### EXCERPTED PASSAGE
Clive is leaving for good to Melbourne now together with Gay and Tālis. They go to Clives new farm – half an hour drive from Melbourne. Clive will soon stay on 3 day a week job, and live in farm mostly. Now (from thursday on) they will go and arrange the farm – house, and garden etc. etc.

Dzid imagines that they will live – so beautifully, so good, so ideal etc. etc. and has trouble to persuade herself that nothing will be so perfect and ideal that she should envy – but so the thinking goes.

Our boarder did not come this weekend from his job in Newcastle – we got message from his friends, that he is sitting in jail for some driving troubles. He needs $400 to bail him out of jail till the court day, and the friends did the money finding. But we have not heard of him, how it all goes. He had lost his driving licence for a year, and there were only 2 month left, and he could get it back, but now he has fallen again for something, just driving without that licence or something more. He was coming the weekends here, dead tired from the long drive after work (often from Glosester) then all the weekend drinking and parties, then driving at night back. Last weekend he was sitting in our lounge room quite exhausted from the good times – and waiting for his friend late after the midnight to start the long drive back to work. He said – his friend will drive, he will not – but how it all was – who knows. After all he has been driving and now is – basta. Dzidra is thinking only of her board money – if he will come and pay. The other boarder keeps trying with his bistro. One of Dzidras pictures is there too, and she changed it for another one after 2 weeks – so at least there is some exhibited from her works. Now all our hopes are for the holidays, to do some working, some going around to the galleries to offer the paintings etc.
At Latvians there is a play (first night) this weekend – I have to go.

Have not heard again from my editor. Promised – that the books I will get in August… Today I send them a card to remind them about that…

Well – you probably have not time for long letter reading – so I will finish… We are eating some healthy food – lemon tree still gives us most delicious fruit – mild, juicy almost like oranges – we make jelly (with gelatine, out of them – all juice and skins). Sometimes I am making also alfalfa at home and beansprouts…
Have good times! Be happy! Enjoy your success! Good luck!
Xxx M.

Friday – Tālis away to Melb. We – Dz + me were to a theatre – play (in Nimrod) written by a young Latvian from Queensland. Had learned acting in London etc. The play – ‘Backyard’ – about Australias suburban life. His name – Jānis Balodis – Australians pronounce it Žanis Baloudis – sounds funny…

The big city’s happening was the 23-24,000 people ‘jogging’ from Townhall to Bondi beach. ‘City to beach’ 14 kilometres run, had to be finished in 45 min.
It was an amazing sight how they (the mass of people – standing full street from Townhall till the other side of the Hidepark) moved, like a cloud of ants, children, women, oldies even cripples – some finished in 2 hours time…

—————————-

Tuesday 2 sept. 1980.

Dear Inese and Gordon!

How are you ??? Will you have to pack out of Victoria soon? Good luck! I got the dress you sent me, Inese. Thank you very much. It came on here perfectly fine. I am a little too fat yet for it, but I can get in it in… And I have 3 weeks to count calories! I do not know if I really will need it – but I might – there will be Rakstienku Dienas, Kulturas dienas and Eižena Freimaņa piemiņas vakars – he composed music for 3 of my poems, and there will be a concert, and I have to be there too… These all are small things – but have to attend they and etc. etc.

### WORK TO DO
[A] Rewrite the letter excerpt starting with "The big city’s" and going on through "Inese and Gordon!", replacing "Townhall" with "Town Hall".
[B] Decide whether each statement agrees with the letter excerpt, answering yes or no and quoting the deciding words: (i) The "City to beach" run covered 14 kilometers. (ii) The boarder needed $400 to be bailed out of jail. (iii) The play "Backyard" is about life in Latvia.

Picture shape labeling items
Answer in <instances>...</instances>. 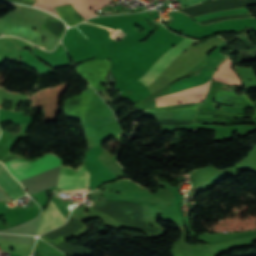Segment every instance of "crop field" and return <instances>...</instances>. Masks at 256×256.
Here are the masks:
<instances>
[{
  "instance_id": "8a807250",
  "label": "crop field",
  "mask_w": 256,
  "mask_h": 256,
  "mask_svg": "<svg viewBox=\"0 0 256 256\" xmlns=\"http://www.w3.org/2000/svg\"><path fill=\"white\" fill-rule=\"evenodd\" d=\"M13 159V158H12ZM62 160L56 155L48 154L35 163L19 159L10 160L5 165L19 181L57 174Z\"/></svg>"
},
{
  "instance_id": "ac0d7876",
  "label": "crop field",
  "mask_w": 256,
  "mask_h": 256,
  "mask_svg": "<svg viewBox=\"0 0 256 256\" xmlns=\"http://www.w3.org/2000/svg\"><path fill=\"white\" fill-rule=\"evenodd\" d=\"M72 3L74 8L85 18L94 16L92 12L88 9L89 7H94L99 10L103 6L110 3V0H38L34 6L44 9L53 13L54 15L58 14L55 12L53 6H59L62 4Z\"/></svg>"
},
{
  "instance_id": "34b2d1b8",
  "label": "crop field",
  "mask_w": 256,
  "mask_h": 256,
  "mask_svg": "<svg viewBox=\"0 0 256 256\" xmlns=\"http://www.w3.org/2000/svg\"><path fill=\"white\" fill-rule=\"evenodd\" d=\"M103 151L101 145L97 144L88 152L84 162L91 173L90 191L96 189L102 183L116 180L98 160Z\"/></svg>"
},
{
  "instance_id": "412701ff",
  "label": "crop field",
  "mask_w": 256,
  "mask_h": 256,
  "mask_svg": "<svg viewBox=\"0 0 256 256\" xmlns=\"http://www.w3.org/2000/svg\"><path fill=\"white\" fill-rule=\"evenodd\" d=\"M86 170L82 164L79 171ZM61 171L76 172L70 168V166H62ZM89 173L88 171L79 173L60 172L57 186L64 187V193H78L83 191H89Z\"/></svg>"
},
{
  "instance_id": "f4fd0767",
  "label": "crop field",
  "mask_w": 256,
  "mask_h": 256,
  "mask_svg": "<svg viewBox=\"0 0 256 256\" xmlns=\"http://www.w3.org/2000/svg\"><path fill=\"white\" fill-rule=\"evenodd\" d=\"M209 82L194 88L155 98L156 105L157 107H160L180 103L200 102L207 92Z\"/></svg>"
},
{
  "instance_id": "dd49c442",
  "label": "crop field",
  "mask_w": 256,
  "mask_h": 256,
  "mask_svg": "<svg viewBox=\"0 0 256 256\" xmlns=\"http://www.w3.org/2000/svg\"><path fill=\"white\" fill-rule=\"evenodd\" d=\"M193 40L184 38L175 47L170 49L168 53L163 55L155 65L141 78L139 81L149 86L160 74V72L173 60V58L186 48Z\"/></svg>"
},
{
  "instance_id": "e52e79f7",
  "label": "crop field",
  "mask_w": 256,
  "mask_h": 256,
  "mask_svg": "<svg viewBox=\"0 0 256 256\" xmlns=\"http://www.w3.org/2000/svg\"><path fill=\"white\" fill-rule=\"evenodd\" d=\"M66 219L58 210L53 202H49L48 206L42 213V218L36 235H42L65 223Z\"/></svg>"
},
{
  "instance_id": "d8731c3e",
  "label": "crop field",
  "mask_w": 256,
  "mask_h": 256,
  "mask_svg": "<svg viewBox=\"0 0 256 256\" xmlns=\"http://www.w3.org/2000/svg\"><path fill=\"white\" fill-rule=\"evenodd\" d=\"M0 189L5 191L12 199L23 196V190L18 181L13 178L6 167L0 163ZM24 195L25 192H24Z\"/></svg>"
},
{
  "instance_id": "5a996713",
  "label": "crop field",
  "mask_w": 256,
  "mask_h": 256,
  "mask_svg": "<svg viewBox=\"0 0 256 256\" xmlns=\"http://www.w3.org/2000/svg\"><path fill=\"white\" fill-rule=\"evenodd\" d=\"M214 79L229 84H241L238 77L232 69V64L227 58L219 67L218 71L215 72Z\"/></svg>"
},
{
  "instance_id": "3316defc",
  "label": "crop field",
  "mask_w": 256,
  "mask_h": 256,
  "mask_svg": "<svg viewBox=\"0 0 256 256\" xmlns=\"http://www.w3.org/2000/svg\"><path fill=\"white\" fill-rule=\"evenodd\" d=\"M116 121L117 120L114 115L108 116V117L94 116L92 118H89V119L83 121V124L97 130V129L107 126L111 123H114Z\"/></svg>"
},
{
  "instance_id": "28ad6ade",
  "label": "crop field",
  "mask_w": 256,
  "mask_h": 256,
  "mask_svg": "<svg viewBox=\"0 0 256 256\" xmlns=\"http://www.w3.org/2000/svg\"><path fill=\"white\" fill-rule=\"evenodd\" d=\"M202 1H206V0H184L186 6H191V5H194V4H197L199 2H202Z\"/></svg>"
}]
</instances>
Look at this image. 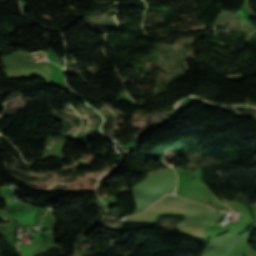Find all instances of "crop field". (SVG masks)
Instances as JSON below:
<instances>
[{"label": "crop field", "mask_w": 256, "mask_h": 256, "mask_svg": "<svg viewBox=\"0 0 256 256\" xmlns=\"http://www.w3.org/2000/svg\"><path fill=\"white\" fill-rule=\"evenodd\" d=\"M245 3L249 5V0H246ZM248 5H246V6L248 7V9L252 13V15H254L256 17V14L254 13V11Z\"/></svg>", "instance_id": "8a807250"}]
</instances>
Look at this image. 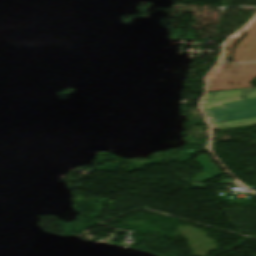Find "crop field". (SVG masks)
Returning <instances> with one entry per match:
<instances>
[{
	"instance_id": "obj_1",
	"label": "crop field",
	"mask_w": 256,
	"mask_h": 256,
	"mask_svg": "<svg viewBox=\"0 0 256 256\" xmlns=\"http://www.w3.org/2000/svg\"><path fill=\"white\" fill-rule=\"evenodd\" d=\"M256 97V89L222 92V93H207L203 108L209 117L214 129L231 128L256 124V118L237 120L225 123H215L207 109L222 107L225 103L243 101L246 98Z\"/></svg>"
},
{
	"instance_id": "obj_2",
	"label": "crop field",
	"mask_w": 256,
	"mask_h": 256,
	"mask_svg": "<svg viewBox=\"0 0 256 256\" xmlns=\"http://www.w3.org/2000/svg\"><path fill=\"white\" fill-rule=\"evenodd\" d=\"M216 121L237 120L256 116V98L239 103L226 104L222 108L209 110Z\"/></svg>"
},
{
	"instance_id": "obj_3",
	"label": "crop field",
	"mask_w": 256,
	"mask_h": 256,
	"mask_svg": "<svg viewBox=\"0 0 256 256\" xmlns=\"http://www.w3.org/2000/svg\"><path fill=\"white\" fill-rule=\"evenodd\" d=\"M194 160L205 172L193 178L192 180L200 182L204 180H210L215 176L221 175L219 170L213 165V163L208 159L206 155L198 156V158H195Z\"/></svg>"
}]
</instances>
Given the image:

---

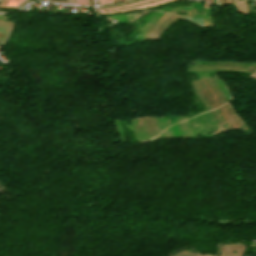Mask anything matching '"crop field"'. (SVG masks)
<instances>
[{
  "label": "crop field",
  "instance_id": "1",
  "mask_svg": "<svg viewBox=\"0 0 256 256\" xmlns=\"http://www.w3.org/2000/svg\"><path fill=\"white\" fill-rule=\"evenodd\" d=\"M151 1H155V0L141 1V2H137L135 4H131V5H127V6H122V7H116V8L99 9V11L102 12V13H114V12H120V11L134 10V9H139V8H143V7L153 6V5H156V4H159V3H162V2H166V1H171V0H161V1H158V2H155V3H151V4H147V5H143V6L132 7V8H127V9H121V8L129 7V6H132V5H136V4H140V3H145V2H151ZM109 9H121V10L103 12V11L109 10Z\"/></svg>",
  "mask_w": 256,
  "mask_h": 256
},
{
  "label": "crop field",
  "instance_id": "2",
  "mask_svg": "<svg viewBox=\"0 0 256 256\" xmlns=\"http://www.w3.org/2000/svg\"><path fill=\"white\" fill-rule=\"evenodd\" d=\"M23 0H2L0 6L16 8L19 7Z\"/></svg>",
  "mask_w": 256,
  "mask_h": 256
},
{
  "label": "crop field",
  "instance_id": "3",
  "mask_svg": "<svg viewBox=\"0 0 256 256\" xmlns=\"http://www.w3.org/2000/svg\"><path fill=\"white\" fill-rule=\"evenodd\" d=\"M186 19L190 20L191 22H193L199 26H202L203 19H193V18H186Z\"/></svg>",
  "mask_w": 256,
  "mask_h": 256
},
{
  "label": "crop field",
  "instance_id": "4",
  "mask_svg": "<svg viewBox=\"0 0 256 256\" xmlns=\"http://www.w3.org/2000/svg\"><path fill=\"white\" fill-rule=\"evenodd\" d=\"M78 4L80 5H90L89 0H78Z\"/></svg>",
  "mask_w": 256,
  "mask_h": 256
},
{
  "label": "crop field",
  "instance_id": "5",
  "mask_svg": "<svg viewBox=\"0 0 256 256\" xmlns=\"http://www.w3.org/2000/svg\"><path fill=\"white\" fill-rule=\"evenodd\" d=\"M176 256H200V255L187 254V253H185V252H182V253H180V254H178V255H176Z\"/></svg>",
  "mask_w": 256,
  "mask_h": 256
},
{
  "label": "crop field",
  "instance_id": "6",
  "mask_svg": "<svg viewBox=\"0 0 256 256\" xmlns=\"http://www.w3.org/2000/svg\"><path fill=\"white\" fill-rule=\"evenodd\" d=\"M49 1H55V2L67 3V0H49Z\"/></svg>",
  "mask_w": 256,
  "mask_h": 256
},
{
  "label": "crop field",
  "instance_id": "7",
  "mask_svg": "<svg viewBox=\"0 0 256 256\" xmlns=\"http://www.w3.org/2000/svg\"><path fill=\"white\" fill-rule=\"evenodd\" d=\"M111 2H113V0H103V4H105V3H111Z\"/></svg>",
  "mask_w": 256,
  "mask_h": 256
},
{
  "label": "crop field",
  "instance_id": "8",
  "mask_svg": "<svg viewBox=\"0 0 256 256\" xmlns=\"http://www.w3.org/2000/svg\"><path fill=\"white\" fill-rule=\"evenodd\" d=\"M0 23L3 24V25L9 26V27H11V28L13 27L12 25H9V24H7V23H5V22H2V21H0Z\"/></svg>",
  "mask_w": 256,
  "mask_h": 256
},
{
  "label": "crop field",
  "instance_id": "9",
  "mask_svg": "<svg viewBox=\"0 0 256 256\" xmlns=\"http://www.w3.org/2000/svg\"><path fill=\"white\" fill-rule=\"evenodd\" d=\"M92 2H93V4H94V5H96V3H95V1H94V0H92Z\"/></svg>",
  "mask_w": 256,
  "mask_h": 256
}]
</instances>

### REPLIES
[A]
The big city’s happening was the 23-24,000 people ‘jogging’ from Town Hall to Bondi beach. ‘City to beach’ 14 kilometres run, had to be finished in 45 min.
It was an amazing sight how they (the mass of people – standing full street from Town Hall till the other side of the Hidepark) moved, like a cloud of ants, children, women, oldies even cripples – some finished in 2 hours time…

—————————-

Tuesday 2 sept. 1980.

Dear Inese and Gordon!

[B]
(i) Yes: "‘City to beach’ 14 kilometres run"
(ii) Yes: "He needs $400 to bail him out of jail till the court day"
(iii) No: "about Australias suburban life"